On the other hand, we cannot fully endorse the suggestions of many senior advocacy groups that seek a softening of the Rule’s language around settings that are not home and community-based (§§ 441.656(a)(2)(iv) and 441.530(a)(2)(iv)) and characteristics that give rise to a rebuttable presumption that a setting is not home and community- based (§§ 441.656(a)(2)(v) and 441.530(a)(2)(v)). DREDF appreciates that these advocacy organizations are legitimately reflecting the voices of their constituents, including seniors who are attracted to settings that provide multiple levels of care, rising up to inpatient institutional care, on the same grounds or in the same building.

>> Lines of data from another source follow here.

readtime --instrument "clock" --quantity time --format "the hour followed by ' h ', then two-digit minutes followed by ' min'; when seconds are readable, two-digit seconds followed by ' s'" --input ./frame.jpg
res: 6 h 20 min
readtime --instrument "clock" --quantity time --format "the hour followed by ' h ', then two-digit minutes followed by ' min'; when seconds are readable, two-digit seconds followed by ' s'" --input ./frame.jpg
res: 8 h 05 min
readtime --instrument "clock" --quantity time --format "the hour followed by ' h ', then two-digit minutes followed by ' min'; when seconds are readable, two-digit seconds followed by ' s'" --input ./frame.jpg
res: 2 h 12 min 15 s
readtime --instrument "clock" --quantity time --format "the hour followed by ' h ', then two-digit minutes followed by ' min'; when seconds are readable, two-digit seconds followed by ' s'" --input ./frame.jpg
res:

However, DREDF strongly advocates that this Rule must curtail or abolish, as much as possible, the old cycle of assumptions that people with chronic and complex medical conditions can only be properly cared for in nursing facilities, leading to “if we build it they will come” consequences. Ultimately, providers and developers must be required to avoid fitting patients into a program and facility, and encouraged to take innovative steps to – if they want public funding – shape their programs and facilities to the most integrated options that the great majority of people with disabilities of all ages desire and can benefit from. Our difficulties with some of the suggestions of our senior advocacy colleagues include the following concerns:

  • They reward a kind of expansion of institutions, with housing arrangements that encourage spouses and family members to tie their own housing to the institutional housing of the family member who requires the most care, rather than encouraging the development of innovative solutions for how individuals with various chronic and high care needs may be housed in the most integrated settings.

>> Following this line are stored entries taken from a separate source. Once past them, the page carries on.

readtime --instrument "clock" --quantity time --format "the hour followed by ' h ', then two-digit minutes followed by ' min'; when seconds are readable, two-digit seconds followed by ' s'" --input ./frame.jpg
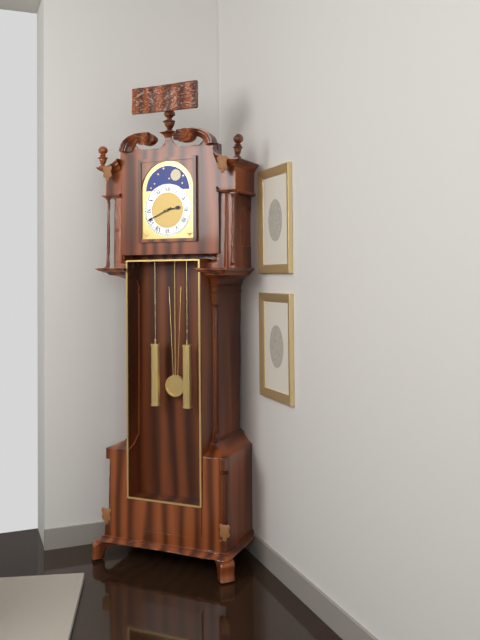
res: 2 h 41 min
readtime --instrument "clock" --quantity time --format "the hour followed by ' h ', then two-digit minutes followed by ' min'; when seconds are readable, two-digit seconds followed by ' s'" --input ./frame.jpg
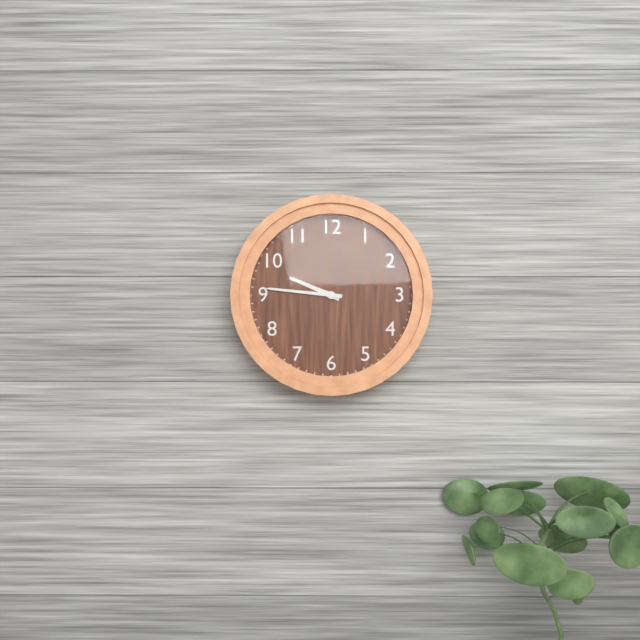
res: 9 h 46 min
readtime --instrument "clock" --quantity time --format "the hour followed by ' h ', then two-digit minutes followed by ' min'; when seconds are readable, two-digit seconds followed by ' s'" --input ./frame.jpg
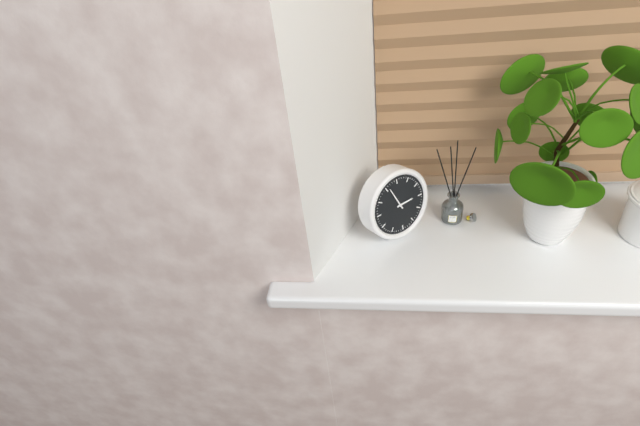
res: 2 h 56 min
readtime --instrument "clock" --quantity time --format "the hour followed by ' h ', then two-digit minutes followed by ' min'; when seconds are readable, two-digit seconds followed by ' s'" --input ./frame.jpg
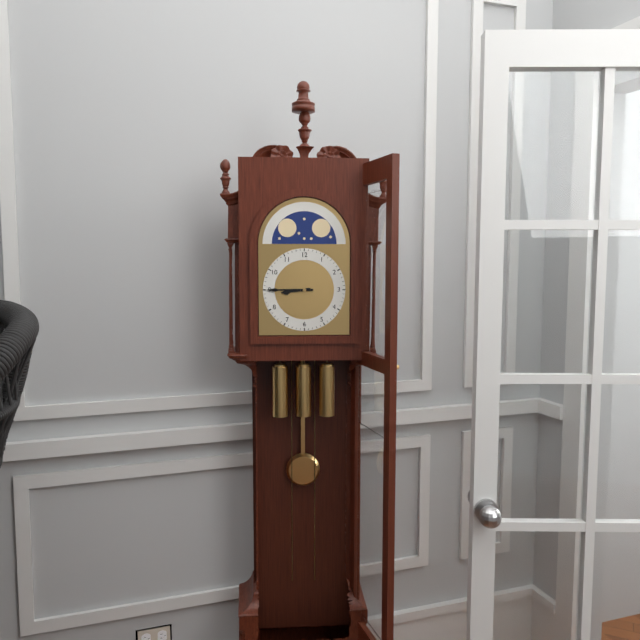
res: 8 h 45 min
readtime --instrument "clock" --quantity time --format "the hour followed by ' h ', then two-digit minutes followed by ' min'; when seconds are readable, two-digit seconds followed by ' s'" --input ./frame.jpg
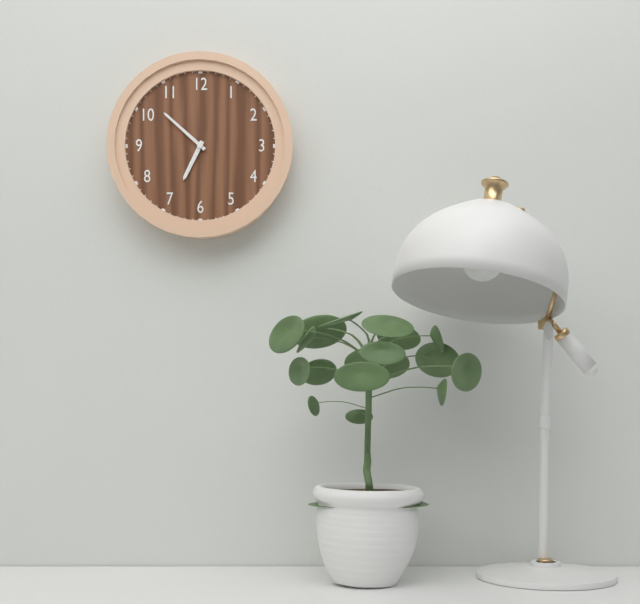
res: 6 h 52 min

  • It is inherently easier for providers to cater to and assuage the fears of seniors who are acquiring unfamiliar impairments than to educate and empower them and their families regarding the full range of inclusive housing and service options, including the most integrated settings. While there is no wish to force any individual to take on the risks and choices of a community option that they genuinely do not wish to have, there is a larger structural need to ensure as much as possible that individuals who are unfamiliar with the full range of their options are informed about and helped to navigate those options, as well as the quality of life that is enjoyed and prized by peers of a similar age who have lived with similar or more complex impairment levels for longer periods of time.

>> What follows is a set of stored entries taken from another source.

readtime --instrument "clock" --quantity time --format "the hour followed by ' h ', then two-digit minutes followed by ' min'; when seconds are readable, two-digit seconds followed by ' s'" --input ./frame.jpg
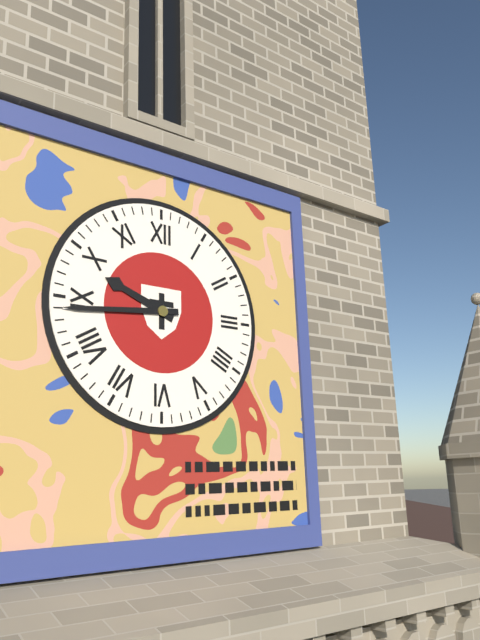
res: 9 h 44 min
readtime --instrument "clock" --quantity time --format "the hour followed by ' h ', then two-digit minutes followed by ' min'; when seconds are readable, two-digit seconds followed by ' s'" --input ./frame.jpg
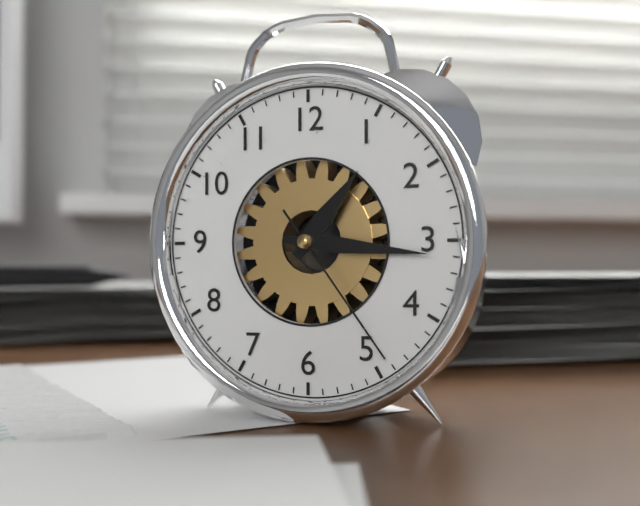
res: 1 h 16 min 24 s
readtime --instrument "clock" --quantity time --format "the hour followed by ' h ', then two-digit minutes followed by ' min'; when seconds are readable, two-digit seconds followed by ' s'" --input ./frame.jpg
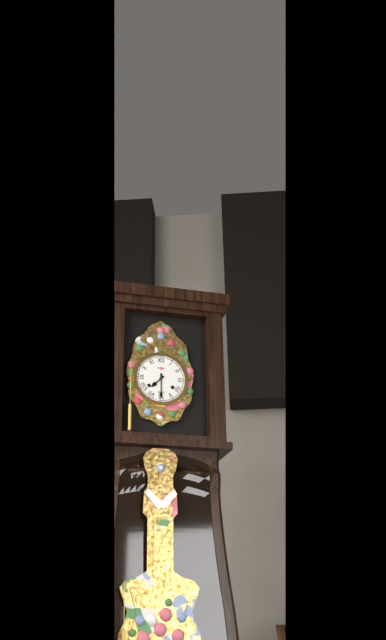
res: 7 h 30 min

  • While it is tempting to cleanly differentiate between the needs and wishes of seniors constituents and the disability community regarding the Rule, this does not take into account the increasing numbers of people with disabilities who are aging, in large part due to medical improvements and research discoveries. This is a group that keenly holds to the principles of independent living and wish to preserve their hard-fought lives in the community, and also a group that represents an income level that, on average, is most likely to require publicly- funded HCB settings. These are individuals who must be assured that, as seniors, they will not have any weaker protections around, or incentives for, gaining access to services and supports in a truly integrated community setting. Providers who seek public funding do not generally provide the more “layered” levels of care and nuanced living arrangements that private pay providers can offer, but they can seek to emulate such arrangements. The Rule must ensure that community settings do not merely meet surface indicia, but are a “home in the community” in the most profound sense.

Thank you again for the opportunity to comment on a regulatory package that is of such central importance to people with disabilities of all ages, in all of our communities.